|
|
|
|
|
by elliptic
3938 days ago
|
|
Can someone explain the following comments, for someone with some knowledge of ML but none of NLP?
"First, it's really much better to use Averaged Perceptron, or some other method which can be trained in an error-driven way. You don't want to do batch learning. Batch learning makes it difficult to train from negative examples effectively, and this makes a very big difference to accuracy"
I thought that it was typical for suitably regularized batch methods to modestly outperform or at least match (in terms of accuracy) online methods, whose main advantage is their speed. |
|
The reason is that what we're really doing here is predicting a structure (a parse tree), but we've encoded the problem as a series of local steps.
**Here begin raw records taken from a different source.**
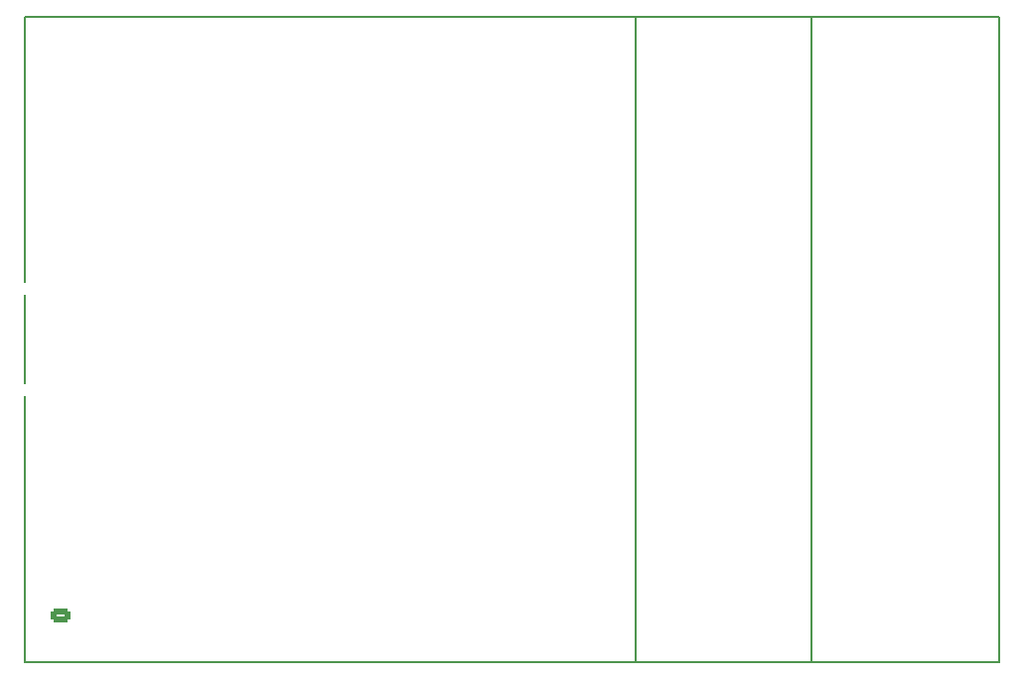
<source format=gbr>
%TF.GenerationSoftware,KiCad,Pcbnew,(6.0.10)*%
%TF.CreationDate,2023-05-27T23:42:58+02:00*%
%TF.ProjectId,black_scope,626c6163-6b5f-4736-936f-70652e6b6963,rev?*%
%TF.SameCoordinates,Original*%
%TF.FileFunction,Legend,Bot*%
%TF.FilePolarity,Positive*%
%FSLAX46Y46*%
G04 Gerber Fmt 4.6, Leading zero omitted, Abs format (unit mm)*
G04 Created by KiCad (PCBNEW (6.0.10)) date 2023-05-27 23:42:58*
%MOMM*%
%LPD*%
G01*
G04 APERTURE LIST*
G04 Aperture macros list*
%AMRoundRect*
0 Rectangle with rounded corners*
0 $1 Rounding radius*
0 $2 $3 $4 $5 $6 $7 $8 $9 X,Y pos of 4 corners*
0 Add a 4 corners polygon primitive as box body*
4,1,4,$2,$3,$4,$5,$6,$7,$8,$9,$2,$3,0*
0 Add four circle primitives for the rounded corners*
1,1,$1+$1,$2,$3*
1,1,$1+$1,$4,$5*
1,1,$1+$1,$6,$7*
1,1,$1+$1,$8,$9*
0 Add four rect primitives between the rounded corners*
20,1,$1+$1,$2,$3,$4,$5,0*
20,1,$1+$1,$4,$5,$6,$7,0*
20,1,$1+$1,$6,$7,$8,$9,0*
20,1,$1+$1,$8,$9,$2,$3,0*%
G04 Aperture macros list end*
%ADD10C,0.150000*%
%ADD11RoundRect,0.250000X-0.625000X0.350000X-0.625000X-0.350000X0.625000X-0.350000X0.625000X0.350000X0*%
%ADD12O,1.750000X1.200000*%
%ADD13R,1.700000X1.700000*%
%ADD14O,1.700000X1.700000*%
%ADD15C,0.650000*%
%ADD16O,2.100000X1.000000*%
%ADD17O,1.600000X1.000000*%
G04 APERTURE END LIST*
D10*
X152000000Y-75000000D02*
X152000000Y-130000000D01*
X100000000Y-75000000D02*
X183000000Y-75000000D01*
X183000000Y-75000000D02*
X183000000Y-130000000D01*
X183000000Y-130000000D02*
X100000000Y-130000000D01*
X100000000Y-130000000D02*
X100000000Y-75000000D01*
X183000000Y-75000000D02*
X167000000Y-75000000D01*
X167000000Y-75000000D02*
X167000000Y-130000000D01*
X167000000Y-130000000D02*
X183000000Y-130000000D01*
X183000000Y-130000000D02*
X183000000Y-75000000D01*
%LPC*%
D11*
%TO.C,J3*%
X103000000Y-126000000D03*
D12*
X103000000Y-128000000D03*
%TD*%
D13*
%TO.C,J5*%
X105332500Y-89200000D03*
D14*
X102792500Y-89200000D03*
X105332500Y-86660000D03*
X102792500Y-86660000D03*
%TD*%
D15*
%TO.C,P1*%
X103600000Y-99610000D03*
X103600000Y-105390000D03*
D16*
X104130000Y-98180000D03*
D17*
X99950000Y-98180000D03*
D16*
X104130000Y-106820000D03*
D17*
X99950000Y-106820000D03*
%TD*%
D13*
%TO.C,J4*%
X105310000Y-84000000D03*
D14*
X102770000Y-84000000D03*
X105310000Y-81460000D03*
X102770000Y-81460000D03*
X105310000Y-78920000D03*
X102770000Y-78920000D03*
X105310000Y-76380000D03*
X102770000Y-76380000D03*
%TD*%
M02*

</source>
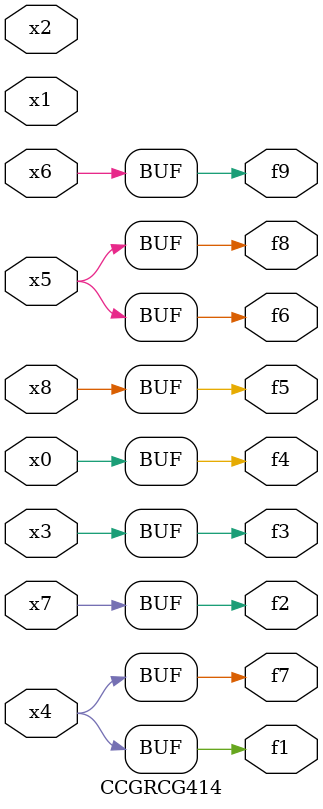
<source format=v>
module CCGRCG414(
	input x0, x1, x2, x3, x4, x5, x6, x7, x8,
	output f1, f2, f3, f4, f5, f6, f7, f8, f9
);
	assign f1 = x4;
	assign f2 = x7;
	assign f3 = x3;
	assign f4 = x0;
	assign f5 = x8;
	assign f6 = x5;
	assign f7 = x4;
	assign f8 = x5;
	assign f9 = x6;
endmodule

</source>
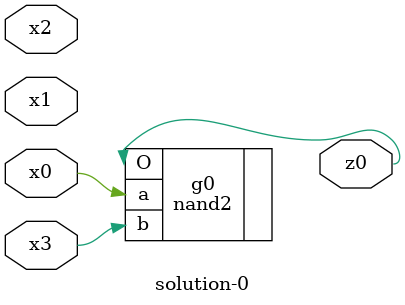
<source format=v>
module \solution-0 (
  x0, x1, x2, x3,
  z0 );
  input x0, x1, x2, x3;
  output z0;
  nand2  g0(.a(x0), .b(x3), .O(z0));
endmodule

</source>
Think of this like, what we want to do is navigate to a goal, and we'll do this by predicting a series of local actions.
Try stepping through the decision process.[1] This should give you a feel for the local decisions, and how they build the larger structure.
If we use an online learner, we can take advantage of an analytic method introduced in 2012 of calculating the global loss of a local action (the "dynamic oracle"), to do imitation learning.
Specifically, during training we generate examples with the parser, and label them with this "dynamic oracle". A large batch size means we're generating the examples with a model that's "out of date".
[1] http://spacy.io/displacy/?manual=Shift%20words%20onto%20the%....